WORK ITEM:
Could you reproduce the listing word for word, from its first line through the line that contains "kid’s favourite TV shows. You will be shocked", with both ends included?

-------

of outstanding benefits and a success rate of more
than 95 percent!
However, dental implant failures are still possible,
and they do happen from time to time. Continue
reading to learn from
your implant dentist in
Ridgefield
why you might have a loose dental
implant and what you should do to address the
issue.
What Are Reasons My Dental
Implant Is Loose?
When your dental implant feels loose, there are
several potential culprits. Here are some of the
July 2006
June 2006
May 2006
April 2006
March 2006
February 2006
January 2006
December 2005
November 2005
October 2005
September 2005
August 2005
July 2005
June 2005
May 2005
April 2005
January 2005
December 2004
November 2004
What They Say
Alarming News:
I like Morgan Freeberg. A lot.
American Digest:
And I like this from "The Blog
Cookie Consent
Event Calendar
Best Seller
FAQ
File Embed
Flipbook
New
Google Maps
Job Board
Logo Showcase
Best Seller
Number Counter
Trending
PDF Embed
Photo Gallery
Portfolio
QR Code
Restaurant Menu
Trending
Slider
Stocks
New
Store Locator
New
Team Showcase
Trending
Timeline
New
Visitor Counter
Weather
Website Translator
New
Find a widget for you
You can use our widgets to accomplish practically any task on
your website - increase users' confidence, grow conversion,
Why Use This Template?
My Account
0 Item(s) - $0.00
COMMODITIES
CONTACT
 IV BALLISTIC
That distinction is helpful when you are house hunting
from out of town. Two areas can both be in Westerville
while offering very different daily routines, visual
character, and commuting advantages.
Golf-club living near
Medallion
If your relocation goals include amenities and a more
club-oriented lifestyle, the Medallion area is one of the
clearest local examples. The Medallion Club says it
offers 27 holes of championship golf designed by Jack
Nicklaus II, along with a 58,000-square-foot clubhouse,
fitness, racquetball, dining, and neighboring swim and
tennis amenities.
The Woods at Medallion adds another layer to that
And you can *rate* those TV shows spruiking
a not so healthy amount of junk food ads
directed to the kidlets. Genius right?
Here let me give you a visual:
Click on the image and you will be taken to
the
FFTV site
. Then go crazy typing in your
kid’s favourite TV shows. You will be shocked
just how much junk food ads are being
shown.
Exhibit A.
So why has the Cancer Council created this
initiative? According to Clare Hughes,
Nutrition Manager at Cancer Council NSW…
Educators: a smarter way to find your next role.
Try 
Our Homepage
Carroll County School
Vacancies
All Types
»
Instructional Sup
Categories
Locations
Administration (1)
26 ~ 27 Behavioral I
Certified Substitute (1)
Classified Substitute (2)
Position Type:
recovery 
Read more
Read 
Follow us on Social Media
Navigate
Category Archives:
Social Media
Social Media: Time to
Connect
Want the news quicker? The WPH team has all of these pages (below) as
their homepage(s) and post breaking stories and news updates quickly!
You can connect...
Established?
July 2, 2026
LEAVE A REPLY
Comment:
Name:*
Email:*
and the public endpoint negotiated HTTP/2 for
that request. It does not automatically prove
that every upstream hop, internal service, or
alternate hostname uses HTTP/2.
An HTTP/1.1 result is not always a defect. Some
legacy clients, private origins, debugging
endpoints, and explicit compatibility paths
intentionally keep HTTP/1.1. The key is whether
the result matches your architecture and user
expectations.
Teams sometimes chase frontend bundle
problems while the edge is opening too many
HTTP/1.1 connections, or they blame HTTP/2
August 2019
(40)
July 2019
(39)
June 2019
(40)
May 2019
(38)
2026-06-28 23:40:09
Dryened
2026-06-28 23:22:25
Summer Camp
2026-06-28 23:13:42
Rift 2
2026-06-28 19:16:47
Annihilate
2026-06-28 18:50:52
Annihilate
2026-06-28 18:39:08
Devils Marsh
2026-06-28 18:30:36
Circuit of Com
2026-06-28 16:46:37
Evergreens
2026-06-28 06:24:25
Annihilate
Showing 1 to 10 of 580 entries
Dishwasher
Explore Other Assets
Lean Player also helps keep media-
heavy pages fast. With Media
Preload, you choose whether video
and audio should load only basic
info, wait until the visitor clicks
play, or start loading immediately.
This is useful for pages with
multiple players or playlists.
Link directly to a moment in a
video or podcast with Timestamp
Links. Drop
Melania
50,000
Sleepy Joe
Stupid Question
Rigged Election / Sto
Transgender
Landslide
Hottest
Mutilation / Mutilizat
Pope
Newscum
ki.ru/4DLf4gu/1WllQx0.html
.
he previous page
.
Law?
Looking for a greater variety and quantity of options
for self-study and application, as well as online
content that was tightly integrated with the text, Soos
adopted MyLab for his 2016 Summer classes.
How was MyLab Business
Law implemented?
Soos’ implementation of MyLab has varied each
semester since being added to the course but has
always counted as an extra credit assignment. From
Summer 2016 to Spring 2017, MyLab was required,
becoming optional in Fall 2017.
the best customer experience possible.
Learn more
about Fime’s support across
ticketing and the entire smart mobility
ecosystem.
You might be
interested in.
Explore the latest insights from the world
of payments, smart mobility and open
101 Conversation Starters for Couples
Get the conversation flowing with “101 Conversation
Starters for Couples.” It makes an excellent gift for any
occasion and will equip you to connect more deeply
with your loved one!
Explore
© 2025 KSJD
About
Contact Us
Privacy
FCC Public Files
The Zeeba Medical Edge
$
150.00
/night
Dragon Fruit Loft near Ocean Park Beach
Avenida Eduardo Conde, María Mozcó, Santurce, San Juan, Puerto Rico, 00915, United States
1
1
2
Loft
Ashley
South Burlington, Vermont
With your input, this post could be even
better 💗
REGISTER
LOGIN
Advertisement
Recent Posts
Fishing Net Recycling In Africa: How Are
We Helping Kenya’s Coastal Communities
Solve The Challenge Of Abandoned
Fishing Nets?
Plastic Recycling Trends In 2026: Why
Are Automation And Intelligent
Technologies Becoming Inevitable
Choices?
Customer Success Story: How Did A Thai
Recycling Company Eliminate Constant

-------

RESULT OF THIS EXERCISE:
of outstanding benefits and a success rate of more
than 95 percent!
However, dental implant failures are still possible,
and they do happen from time to time. Continue
reading to learn from
your implant dentist in
Ridgefield
why you might have a loose dental
implant and what you should do to address the
issue.
What Are Reasons My Dental
Implant Is Loose?
When your dental implant feels loose, there are
several potential culprits. Here are some of the
July 2006
June 2006
May 2006
April 2006
March 2006
February 2006
January 2006
December 2005
November 2005
October 2005
September 2005
August 2005
July 2005
June 2005
May 2005
April 2005
January 2005
December 2004
November 2004
What They Say
Alarming News:
I like Morgan Freeberg. A lot.
American Digest:
And I like this from "The Blog
Cookie Consent
Event Calendar
Best Seller
FAQ
File Embed
Flipbook
New
Google Maps
Job Board
Logo Showcase
Best Seller
Number Counter
Trending
PDF Embed
Photo Gallery
Portfolio
QR Code
Restaurant Menu
Trending
Slider
Stocks
New
Store Locator
New
Team Showcase
Trending
Timeline
New
Visitor Counter
Weather
Website Translator
New
Find a widget for you
You can use our widgets to accomplish practically any task on
your website - increase users' confidence, grow conversion,
Why Use This Template?
My Account
0 Item(s) - $0.00
COMMODITIES
CONTACT
 IV BALLISTIC
That distinction is helpful when you are house hunting
from out of town. Two areas can both be in Westerville
while offering very different daily routines, visual
character, and commuting advantages.
Golf-club living near
Medallion
If your relocation goals include amenities and a more
club-oriented lifestyle, the Medallion area is one of the
clearest local examples. The Medallion Club says it
offers 27 holes of championship golf designed by Jack
Nicklaus II, along with a 58,000-square-foot clubhouse,
fitness, racquetball, dining, and neighboring swim and
tennis amenities.
The Woods at Medallion adds another layer to that
And you can *rate* those TV shows spruiking
a not so healthy amount of junk food ads
directed to the kidlets. Genius right?
Here let me give you a visual:
Click on the image and you will be taken to
the
FFTV site
. Then go crazy typing in your
kid’s favourite TV shows. You will be shocked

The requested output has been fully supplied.